Le lecteur est séduit par toutes les villes orientales décrites par l’auteur. L’ancienne Byzance impressionne avec ses dômes des églises scintillant à la lumière dorée du soleil, ses rues gravissant les collines entourées de trois rangs de murailles hérissées de tours. Assis sur son fameux trône aux lions rugissants et aux oiseaux chantant, Manuel Comnène accueille les Francs avec la pompe légendaire des orientaux alors qu’il a destitué le patriarche de Constantinople l’accusant d’hérésie bogomile (peu connue aujourd’hui, venant de Bulgarie). Il rêve de rebâtir l’empire chrétien d’avant le schisme de 1054. Mais les Byzantins s’avèrent retors. Ils se sont alliés aux Turcs du Sultan Massoud qui réussissent à piéger l’armée allemande sur le plateau anatolien. Les soldats de l’empereur Conrad ont connu une totale déroute. Sur le chemin de Nicée, les Grecs vendent les denrées à prix d’or aux Francs. La route de Pergame devient aussi un enfer : des montagnes pentues, des forêts inextricables habitées par des hordes de loups. Certains sont prêts à vendre leur âme pour se ravitailler. L’arrivée à Éphèse qui abrite le tombeau de saint Jean redonne du courage aux croisés. Quand ils atteignent Laodicée, les Grecs ont évacués la ville pour affamer les occidentaux. Mais c’est le désastre dans les défilés du mont Cadmos qui restera dans les mémoires de tous : plus de 7 000 morts parmi les Francs pris au piège par les Turcs et des mercenaires grecs.

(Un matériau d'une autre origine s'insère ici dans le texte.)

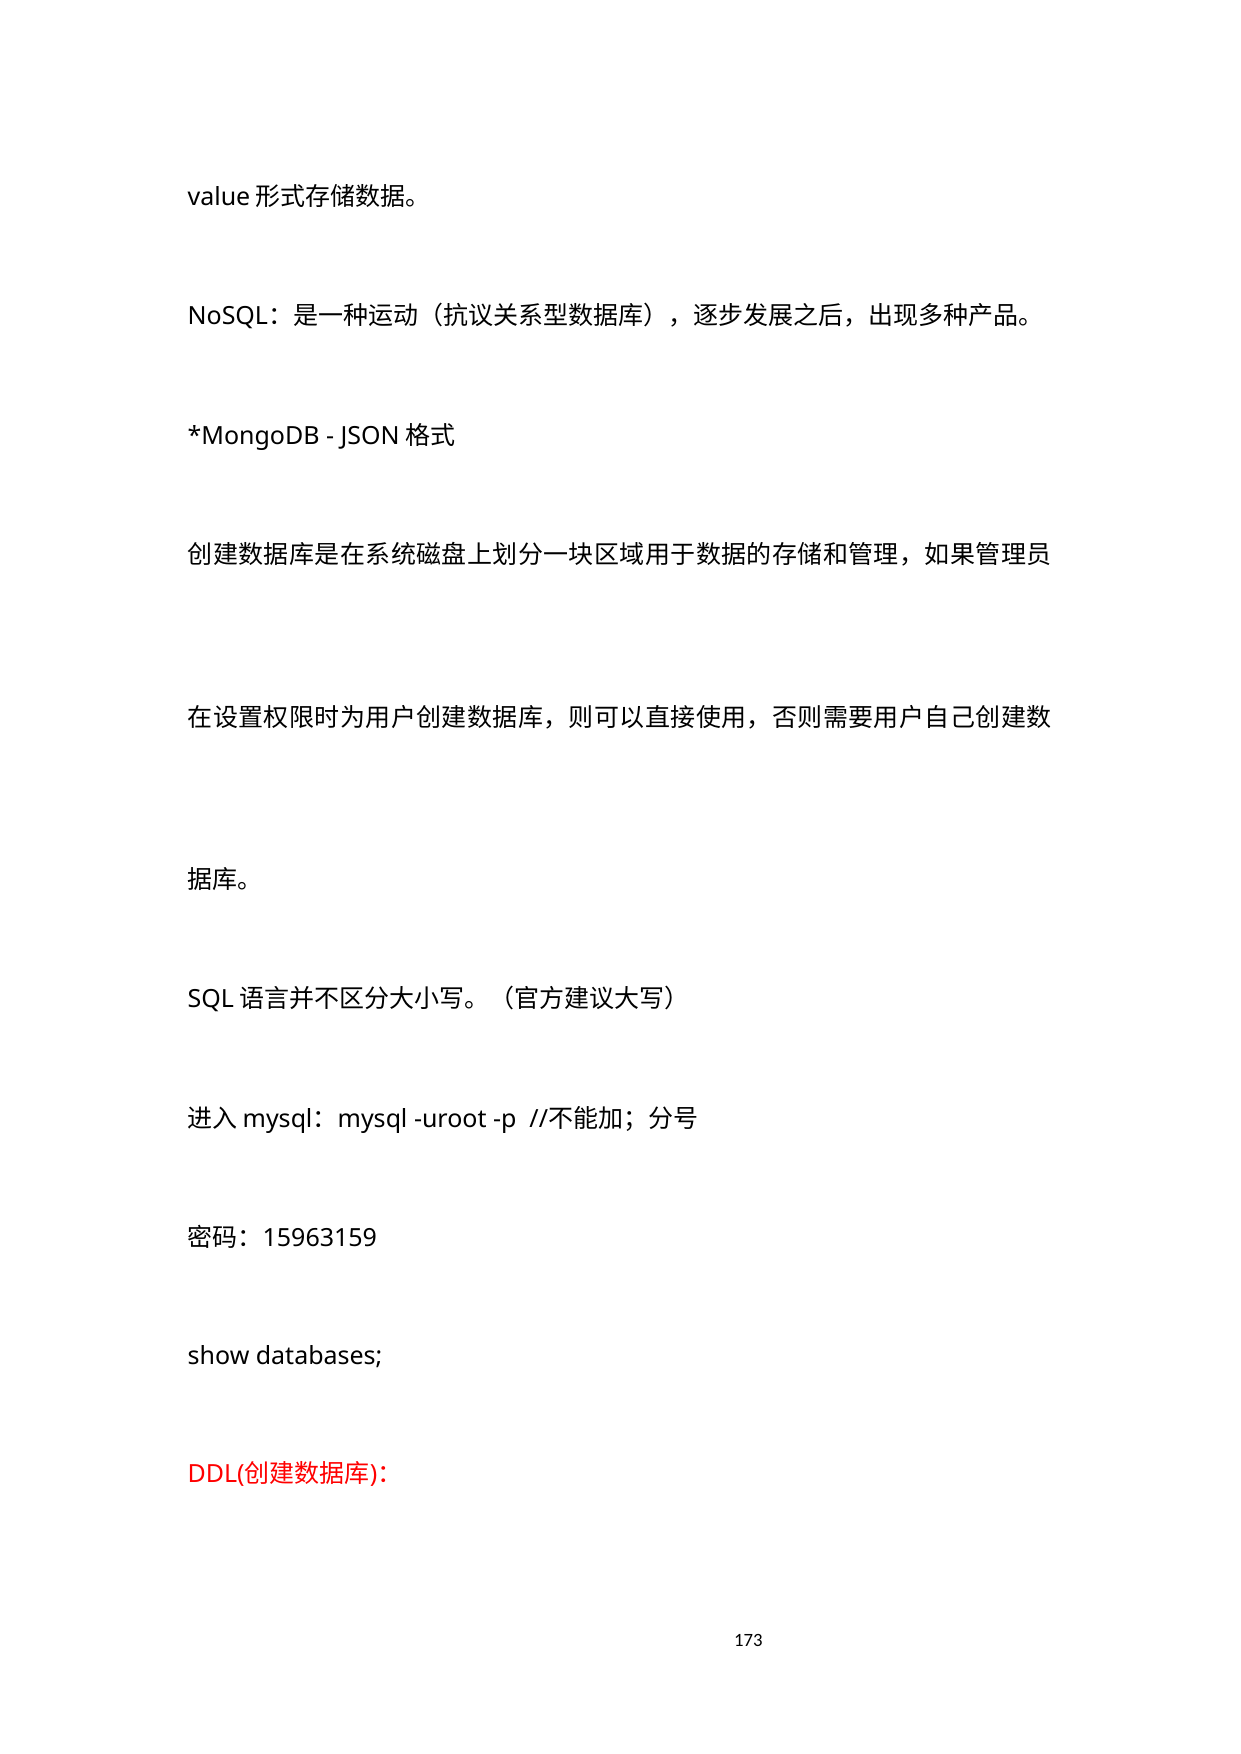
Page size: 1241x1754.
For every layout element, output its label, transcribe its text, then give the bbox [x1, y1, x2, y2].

text 进入mysql：mysql -uroot -p //不能加；分号 [187, 1084, 1053, 1149]
text SQL语言并不区分大小写。（官方建议大写） [187, 964, 1053, 1029]
text 创建数据库是在系统磁盘上划分一块区域用于数据的存储和管理，如果管理员在设置权限时为用户创建数据库，则可以直接使用，否则需要用户自己创建数据库。 [187, 520, 1053, 910]
text 密码：15963159 [187, 1203, 1053, 1268]
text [187, 162, 1053, 227]
text *MongoDB - JSON格式 [187, 401, 1053, 466]
text DDL(创建数据库)： [187, 1439, 1053, 1504]
text show databases; [187, 1323, 1053, 1388]
text NoSQL：是一种运动（抗议关系型数据库），逐步发展之后，出现多种产品。 [187, 281, 1053, 346]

De nouveau, Amaury Venault nous plonge dans une belle description d’Antioche, un paradis de verdure luxuriante avec ses jardins suspendus, des vergers et des jardins regorgeant de légumes exotiques comme les tomates et les artichauts. Le couple royal et leur suite sont accueillis par Raymond de Poitiers, l’oncle d’Aliénor dans un palais dont l’ambiance festive rappelle à la reine son Aquitaine natale. C’est là que la duchesse réalise sa mésentente avec son époux. Elle fait valoir leur consanguinité au quatrième et cinquième degré et se persuade de faire annuler son mariage. Fou de rage, Louis VII séquestre sa femme et l’emmène avec lui sur le chemin de Jérusalem. Arrivé sur les lieux du martyre du Christ, le roi de France décide de détourner la croisade de sa mission première, délivrer Edesse et conquérir Alep. Il subit alors une déplorable défaite lors du siège de Damas en juillet 1148.
Malgré l’intervention du pape Eugène III lors de leur passage à Rome, rien ne réussit à réconcilier les époux. Louis imagine déjà partir pour une nouvelle croisade tandis qu’Aliénor est séduite par le jeune comte d’Anjou de 18 ans, Henri Plantagenet qui vient de recevoir en héritage la Normandie.
Sous la plume d’Amaury Vénault, suivre Aliénor en Orient est un vrai plaisir. L’élégance du style et la qualité des descriptions invitent à un beau voyage dans l’histoire et dans l’espace.